Analysts maintain that the rupee extended losses Tuesday on account of panic demand from importers, who are buying dollars aggressively. The capital markets brushed off the panic in the currency market, with the BSE Sensex closing 207 points higher Tuesday.
Going forward, analysts expect factors such as the broader trend of currency movements in key emerging markets, the trend in crude oil prices, and the trajectory of the greenback strengthening against other currencies to drive the outlook for the rupee in the short term.
Mixed bag ahead
A falling rupee is very good news for exporters, as it turns exports more competitive. Despite the slide in the value of the rupee relative to the dollar, it needs to be kept in mind that the fallout has negatively impacted most major currencies, especially those from emerging markets. There was a similar selloff at the time the crisis in Greece in 2009, mainly on account of contagion fears across the Euro currency union, but a majority of analysts don’t see the Turkey situation cascading into a crisis of those proportions.
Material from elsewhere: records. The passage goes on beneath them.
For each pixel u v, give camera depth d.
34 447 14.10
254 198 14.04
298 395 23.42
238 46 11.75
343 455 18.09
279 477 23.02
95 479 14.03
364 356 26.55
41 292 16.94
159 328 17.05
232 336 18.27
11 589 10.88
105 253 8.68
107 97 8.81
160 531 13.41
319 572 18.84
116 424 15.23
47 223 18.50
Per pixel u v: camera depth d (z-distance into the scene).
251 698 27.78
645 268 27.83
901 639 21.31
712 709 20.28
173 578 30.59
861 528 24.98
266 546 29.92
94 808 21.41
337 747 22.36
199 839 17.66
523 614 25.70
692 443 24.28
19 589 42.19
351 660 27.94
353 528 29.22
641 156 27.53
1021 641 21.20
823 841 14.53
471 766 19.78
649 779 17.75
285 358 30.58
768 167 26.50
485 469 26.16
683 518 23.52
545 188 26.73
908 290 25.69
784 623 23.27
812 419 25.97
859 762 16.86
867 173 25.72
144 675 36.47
Also, what the rupee is experiencing is a correction of sorts, given that between 2013-14 and 2017-18, its real effective exchange rate or REER — currency’s weighted average in relation to a basket of 36 major currencies that is adjusted for the effects of inflation with regard to the countries concerned — appreciated by 15.9%.
The US dollar is likely to strengthen further in the months to come, with the expected rate hikes by the US Federal Reserve in the coming quarters. According to the investment information and credit rating agency ICRA, the RBI is likely to assess the trend in the rupee vis-à-vis the emerging market currency pack, and if all emerging market currencies are depreciating, the rupee must weaken to protect export competitiveness.
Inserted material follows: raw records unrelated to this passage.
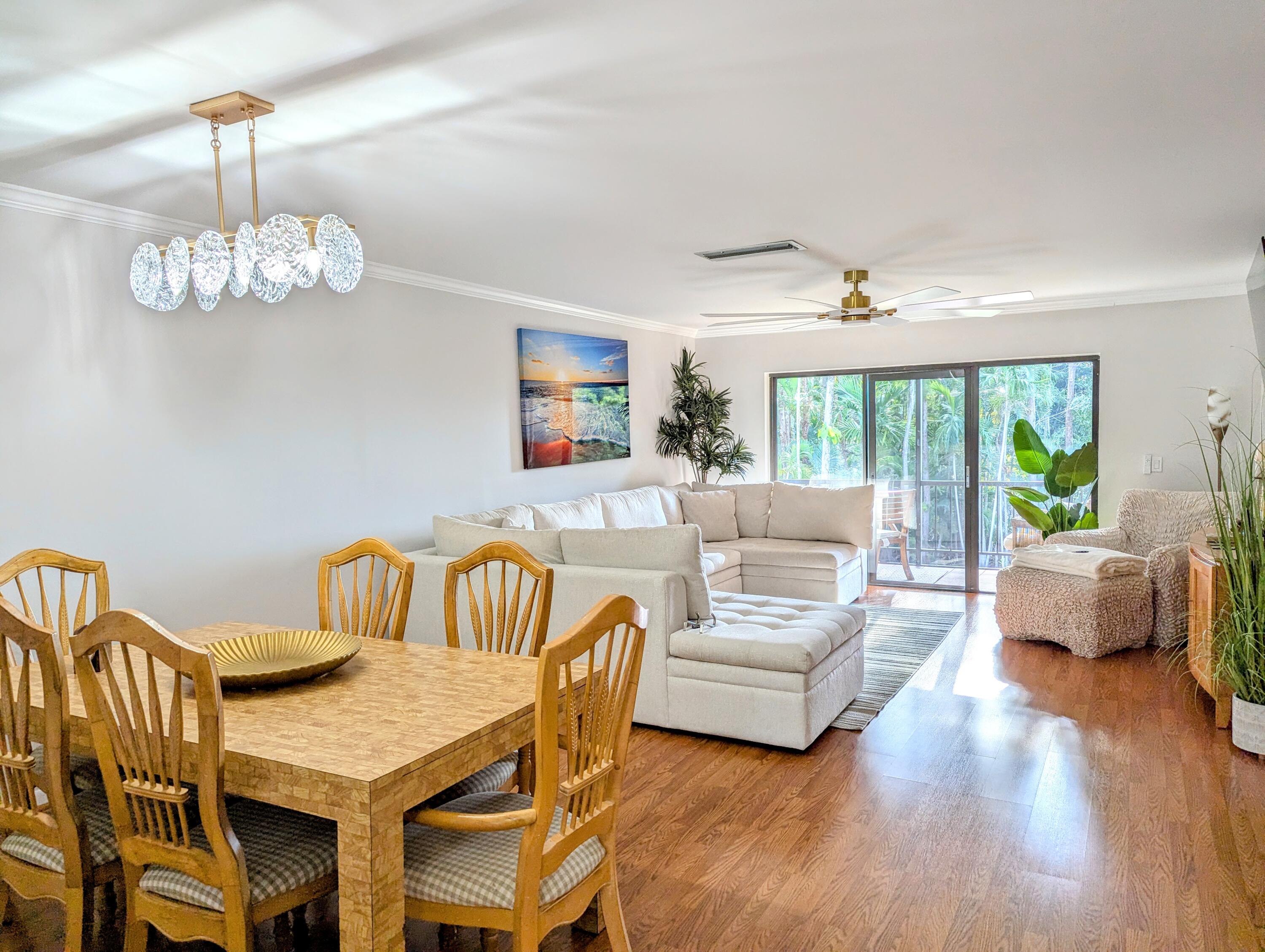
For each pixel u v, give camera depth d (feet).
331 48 6.98
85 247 11.59
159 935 7.75
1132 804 10.00
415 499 17.16
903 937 7.47
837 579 20.57
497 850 6.34
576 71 7.53
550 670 5.49
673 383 26.68
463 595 14.11
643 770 11.32
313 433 14.96
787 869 8.70
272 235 7.04
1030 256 16.30
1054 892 8.16
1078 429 22.48
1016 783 10.70
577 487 22.21
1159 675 15.28
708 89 7.97
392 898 5.57
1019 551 18.42
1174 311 20.95
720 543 22.94
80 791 7.87
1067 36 7.05
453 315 18.13
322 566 10.12
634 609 6.16
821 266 16.87
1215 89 8.18
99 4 6.15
A weaker currency does, however, make imports costlier. High oil prices (India is the world’s third biggest oil importer and ships in about 80% of its crude oil requirements) exert further pressure. The RBI has already hiked interest rates twice in its last two reviews to check inflationary pressures. It has also been intervening in the currency market using its foreign reserves to check currency volatility. In a recent report, the IMF had flagged global risks such as high oil prices and trade tensions among the factors weighing on India’s growth outlook.
There will also be an impact on product prices. Manish Sharma, president and CEO, Panasonic India and South Asia, said that “continual strengthening of the US dollar is putting pressure on the overall input costs”, and that if this trend continues, “it will have an impact on prices within the white goods industry” ahead of the festive season.